New Yorkers, as you probably already know, are passionate about pizza. So when I get a pitch informing me that a startup is employing robots to prepare cheese-covered pies, I just have to snicker.
Really, Silicon Valley, pizza is the latest problem you need to solve with robots?
But clearly, Julia Collins, co-CEO of Zume Pizza, has put some thought into this beyond my closed-minded New York worldview. On Thursday, Zume announced what it says, in a press release, is the world's first "food delivery vehicle that cooks en route." The truck utilizes 56 ovens to deliver food that doesn't spend too much time in a box.
"New York is full of storied mom-and-pop restaurants serving incredibly delicious pizza, with recipes handed down through generations, and this is the pizza that inspires us," she wrote to Entrepreneur via email. "Sadly, the majority of us can't go and sit down to enjoy a fresh-baked pie every time we want pizza. Instead, we've become accustomed to ordering delivery pizza that arrives greasy, lukewarm and packed with preservatives -- but it doesn't have to be that way."
Fair point. I've certainly eaten my share of Domino's and its ilk, and I barely consider what those eateries serve to be pizza. Those places are, unfortunately, the main options for most people outside large cities.
Pizza is a $40 billion annual industry in the U.S., according to IBISWorld.
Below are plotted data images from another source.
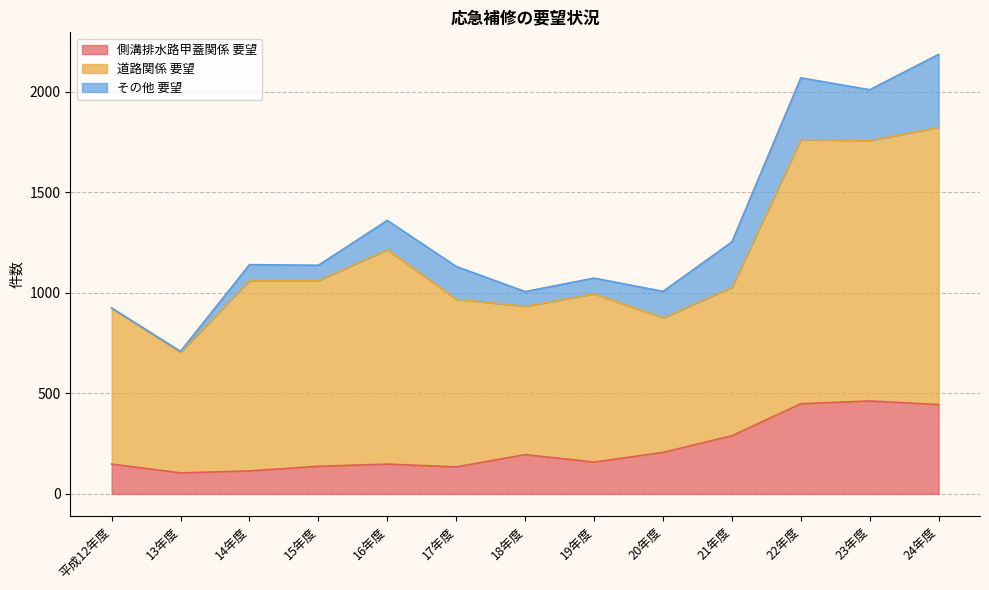

What is the value of the 道路関係 要望 point at the 11th from the left?

1314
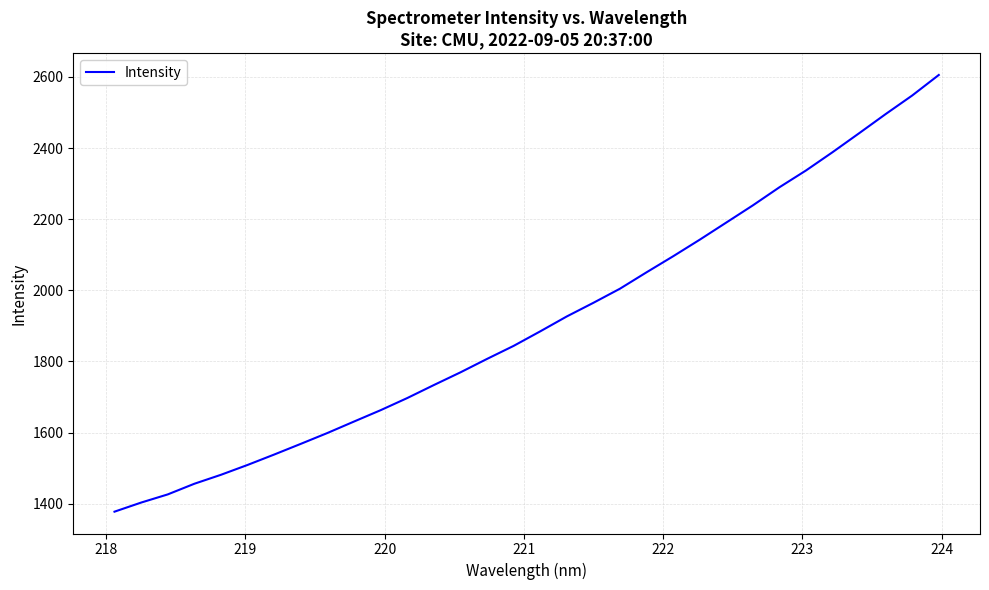

What is the minimum value shown in the chart?

1377.5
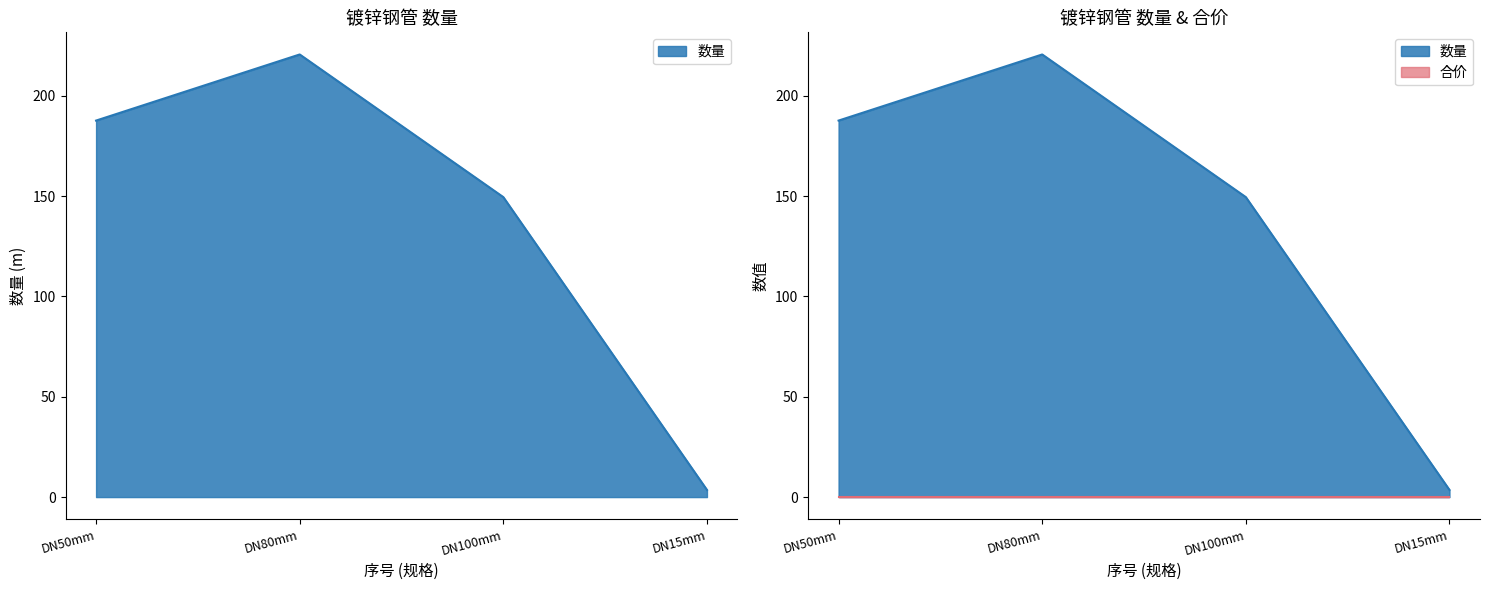

What is the sum of all values?

561.3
It's mostly dominated by Domino's, Little Caesars, Papa John's and Pizza Hut. But Collins, along with her co-founder and co-CEO, Alex Garden, who is an inventor and the former president of Zynga and general manager of Xbox Live, offers a compelling argument for Zume's model vs. these brands.
"First, the quality of the food that is being delivered is not very good because it's pumped with added sugar, synthetic nitrites and preservatives," says Collins, a long-time restaurateur. "Second, delivery pizza is slow -- it takes 45 minutes on average to get to your door. Third, the packaging is not eco-friendly because cardboard boxes come from trees. Fourth, it's not very profitable."
According to the company, the pizza is parbaked -- the dough is cooked for 90 seconds -- at the Zume Pizza headquarters before it's transferred to the food delivery vehicle. Prior to its arrival at a customer's door, the pizza is baked for three minutes then cooled for 30 seconds.
The truck currently delivers to customers in Mountain View, Calif. It's important to note that I haven't tried the pizza, so I can't attest to its freshness or flavor.
"Our proprietary pizza-making robots, also referred to as "P-Bos,' automate unsafe, repetitive tasks associated with food preparation (ask any pizza chef about the number of burns on his or her arms!) so that we can invest in more high-quality, locally sourced ingredients," Collins says.
And the technology doesn't stop with pizza.
"At the present time, we are focused on optimizing our operation to create the very best pizza delivery experience in the world," Collins says. "Once we have perfected our pizza operation, we will have the ability to expand beyond pizza. In fact, our patents cover cooking all food en route."
It's a future I'll just have to taste to believe.